A subquery that follows the keyword EXISTS is converted to a join only if it satisfies the following two conditions:
The subquery is not negated
The subquery is correlated; that is, it contains an outer reference.
Therefore, the request, "Which customers placed orders after July 13, 1994?", which can be formulated by this query whose non-negated subquery subquery contains the outer reference customer.id = sales_order.cust_id, could be converted to a join.

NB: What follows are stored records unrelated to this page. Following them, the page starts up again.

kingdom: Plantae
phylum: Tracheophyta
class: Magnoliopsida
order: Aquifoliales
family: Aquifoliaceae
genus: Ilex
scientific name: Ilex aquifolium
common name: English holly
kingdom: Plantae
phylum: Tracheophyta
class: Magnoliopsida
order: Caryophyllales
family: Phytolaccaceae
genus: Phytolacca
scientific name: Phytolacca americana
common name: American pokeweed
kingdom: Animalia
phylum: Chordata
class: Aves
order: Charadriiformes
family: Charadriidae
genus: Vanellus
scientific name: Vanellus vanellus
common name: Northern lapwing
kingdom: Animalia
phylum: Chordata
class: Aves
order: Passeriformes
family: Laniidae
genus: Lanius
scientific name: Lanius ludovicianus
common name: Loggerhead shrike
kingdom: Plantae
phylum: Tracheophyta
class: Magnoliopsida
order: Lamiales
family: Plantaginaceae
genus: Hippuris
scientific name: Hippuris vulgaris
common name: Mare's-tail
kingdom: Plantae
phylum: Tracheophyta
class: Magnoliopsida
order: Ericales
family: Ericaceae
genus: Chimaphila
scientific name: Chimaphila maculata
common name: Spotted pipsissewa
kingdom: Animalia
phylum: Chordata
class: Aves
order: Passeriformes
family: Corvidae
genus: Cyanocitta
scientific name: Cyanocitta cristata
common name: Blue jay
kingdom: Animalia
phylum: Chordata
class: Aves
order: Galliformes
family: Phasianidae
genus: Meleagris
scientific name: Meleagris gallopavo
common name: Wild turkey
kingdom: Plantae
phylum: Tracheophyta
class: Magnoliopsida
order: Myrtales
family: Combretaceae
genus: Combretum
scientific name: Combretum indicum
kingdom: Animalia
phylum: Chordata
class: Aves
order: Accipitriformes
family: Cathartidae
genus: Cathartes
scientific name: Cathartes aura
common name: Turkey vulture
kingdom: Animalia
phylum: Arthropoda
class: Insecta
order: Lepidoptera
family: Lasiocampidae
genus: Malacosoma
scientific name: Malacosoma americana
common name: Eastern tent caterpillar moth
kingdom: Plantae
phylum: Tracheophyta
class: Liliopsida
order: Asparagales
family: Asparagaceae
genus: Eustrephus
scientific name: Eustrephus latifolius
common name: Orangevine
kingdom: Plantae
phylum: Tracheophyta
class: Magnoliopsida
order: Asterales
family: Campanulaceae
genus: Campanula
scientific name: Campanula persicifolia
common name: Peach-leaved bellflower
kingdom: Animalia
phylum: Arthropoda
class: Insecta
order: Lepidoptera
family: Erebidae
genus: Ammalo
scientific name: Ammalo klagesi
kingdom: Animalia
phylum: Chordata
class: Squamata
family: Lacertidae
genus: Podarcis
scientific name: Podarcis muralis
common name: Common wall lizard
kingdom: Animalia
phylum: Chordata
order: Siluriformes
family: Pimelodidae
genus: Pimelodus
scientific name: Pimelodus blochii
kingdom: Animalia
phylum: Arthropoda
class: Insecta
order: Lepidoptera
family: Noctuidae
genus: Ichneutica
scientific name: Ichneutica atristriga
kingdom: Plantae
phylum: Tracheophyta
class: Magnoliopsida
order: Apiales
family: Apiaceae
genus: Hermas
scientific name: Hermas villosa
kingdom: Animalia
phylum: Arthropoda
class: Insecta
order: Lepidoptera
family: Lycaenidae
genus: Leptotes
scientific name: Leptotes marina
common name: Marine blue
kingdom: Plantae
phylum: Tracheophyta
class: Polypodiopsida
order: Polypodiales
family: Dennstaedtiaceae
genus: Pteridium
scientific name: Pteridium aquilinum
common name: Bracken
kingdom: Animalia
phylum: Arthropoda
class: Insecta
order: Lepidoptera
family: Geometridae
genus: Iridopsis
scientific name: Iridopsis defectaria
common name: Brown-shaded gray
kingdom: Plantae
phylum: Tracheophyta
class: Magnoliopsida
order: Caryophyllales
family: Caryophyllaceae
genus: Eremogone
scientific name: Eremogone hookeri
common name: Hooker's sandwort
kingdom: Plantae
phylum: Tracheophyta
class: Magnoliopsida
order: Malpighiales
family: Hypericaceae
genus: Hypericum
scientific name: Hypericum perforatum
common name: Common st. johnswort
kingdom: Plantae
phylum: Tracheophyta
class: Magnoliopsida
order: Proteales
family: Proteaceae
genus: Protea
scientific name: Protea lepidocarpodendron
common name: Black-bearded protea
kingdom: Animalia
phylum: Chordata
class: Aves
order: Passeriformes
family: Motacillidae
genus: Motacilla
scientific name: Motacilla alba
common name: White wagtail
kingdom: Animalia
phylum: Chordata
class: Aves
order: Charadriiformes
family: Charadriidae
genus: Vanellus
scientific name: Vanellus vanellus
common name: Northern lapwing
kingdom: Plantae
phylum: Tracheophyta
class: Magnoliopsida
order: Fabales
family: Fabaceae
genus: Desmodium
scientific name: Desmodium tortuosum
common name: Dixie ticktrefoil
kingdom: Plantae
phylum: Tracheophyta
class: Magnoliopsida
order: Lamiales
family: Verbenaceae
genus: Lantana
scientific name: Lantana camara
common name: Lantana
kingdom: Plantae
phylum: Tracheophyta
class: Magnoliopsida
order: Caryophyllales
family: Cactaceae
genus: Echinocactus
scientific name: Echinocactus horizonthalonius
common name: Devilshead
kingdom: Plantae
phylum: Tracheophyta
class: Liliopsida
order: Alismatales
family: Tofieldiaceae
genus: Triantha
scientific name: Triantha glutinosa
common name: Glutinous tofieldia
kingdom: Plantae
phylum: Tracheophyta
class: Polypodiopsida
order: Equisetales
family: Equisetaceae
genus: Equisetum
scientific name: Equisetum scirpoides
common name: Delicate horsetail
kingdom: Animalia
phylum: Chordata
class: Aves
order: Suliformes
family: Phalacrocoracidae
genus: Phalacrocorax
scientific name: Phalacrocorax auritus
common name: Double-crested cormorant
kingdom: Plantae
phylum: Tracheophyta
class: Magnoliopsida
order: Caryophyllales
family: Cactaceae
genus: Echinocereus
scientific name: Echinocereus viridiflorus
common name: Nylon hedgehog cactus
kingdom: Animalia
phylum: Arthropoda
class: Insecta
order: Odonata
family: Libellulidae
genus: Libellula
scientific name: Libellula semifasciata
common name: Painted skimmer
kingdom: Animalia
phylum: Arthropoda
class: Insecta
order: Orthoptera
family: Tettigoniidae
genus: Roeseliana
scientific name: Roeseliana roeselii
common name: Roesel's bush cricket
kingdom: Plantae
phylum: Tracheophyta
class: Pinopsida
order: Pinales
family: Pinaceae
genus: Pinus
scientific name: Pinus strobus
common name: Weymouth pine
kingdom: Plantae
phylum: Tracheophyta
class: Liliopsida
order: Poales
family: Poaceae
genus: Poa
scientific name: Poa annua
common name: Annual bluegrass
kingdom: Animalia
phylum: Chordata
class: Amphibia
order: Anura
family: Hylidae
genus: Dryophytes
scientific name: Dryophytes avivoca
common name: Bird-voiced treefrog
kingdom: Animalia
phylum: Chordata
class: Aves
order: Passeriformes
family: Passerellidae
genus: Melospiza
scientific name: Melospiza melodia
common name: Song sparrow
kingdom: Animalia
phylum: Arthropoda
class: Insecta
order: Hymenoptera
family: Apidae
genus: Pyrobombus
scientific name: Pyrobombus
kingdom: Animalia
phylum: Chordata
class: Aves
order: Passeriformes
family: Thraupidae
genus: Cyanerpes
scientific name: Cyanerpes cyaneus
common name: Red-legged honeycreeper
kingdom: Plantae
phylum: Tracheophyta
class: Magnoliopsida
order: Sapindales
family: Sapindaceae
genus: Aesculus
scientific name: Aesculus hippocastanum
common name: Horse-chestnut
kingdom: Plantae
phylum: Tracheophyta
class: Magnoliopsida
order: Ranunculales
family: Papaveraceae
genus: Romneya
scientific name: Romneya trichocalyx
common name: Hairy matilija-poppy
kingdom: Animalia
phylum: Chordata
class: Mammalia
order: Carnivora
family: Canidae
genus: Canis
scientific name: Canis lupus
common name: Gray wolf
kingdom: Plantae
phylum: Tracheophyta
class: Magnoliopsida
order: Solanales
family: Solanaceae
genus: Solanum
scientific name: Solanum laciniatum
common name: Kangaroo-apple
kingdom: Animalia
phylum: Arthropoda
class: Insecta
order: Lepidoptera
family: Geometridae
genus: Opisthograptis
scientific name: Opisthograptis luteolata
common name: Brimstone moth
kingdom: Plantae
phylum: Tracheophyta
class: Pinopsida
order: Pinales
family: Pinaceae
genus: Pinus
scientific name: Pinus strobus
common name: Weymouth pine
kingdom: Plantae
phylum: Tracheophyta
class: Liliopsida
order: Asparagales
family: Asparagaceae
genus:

SELECT fname, lname FROM customer WHERE EXISTS ( SELECT * FROM sales_order WHERE (order_date > '1994-07-13') AND (customer.id = sales_order.cust_id))
The EXISTS keyword essentially tells SQL to check for NULLs. When inner joins are used, SQL automatically only displays the rows in which there is data from all of the tables in the FROM clause; that is, SQL only returns the rows that do not contain NULLs. So this query returns the same rows as does the one with the subquery:
SELECT fname, lname FROM customer, sales_order WHERE (sales_order.order_date > '1994-07-13') AND (customer.id = sales_order.cust_id).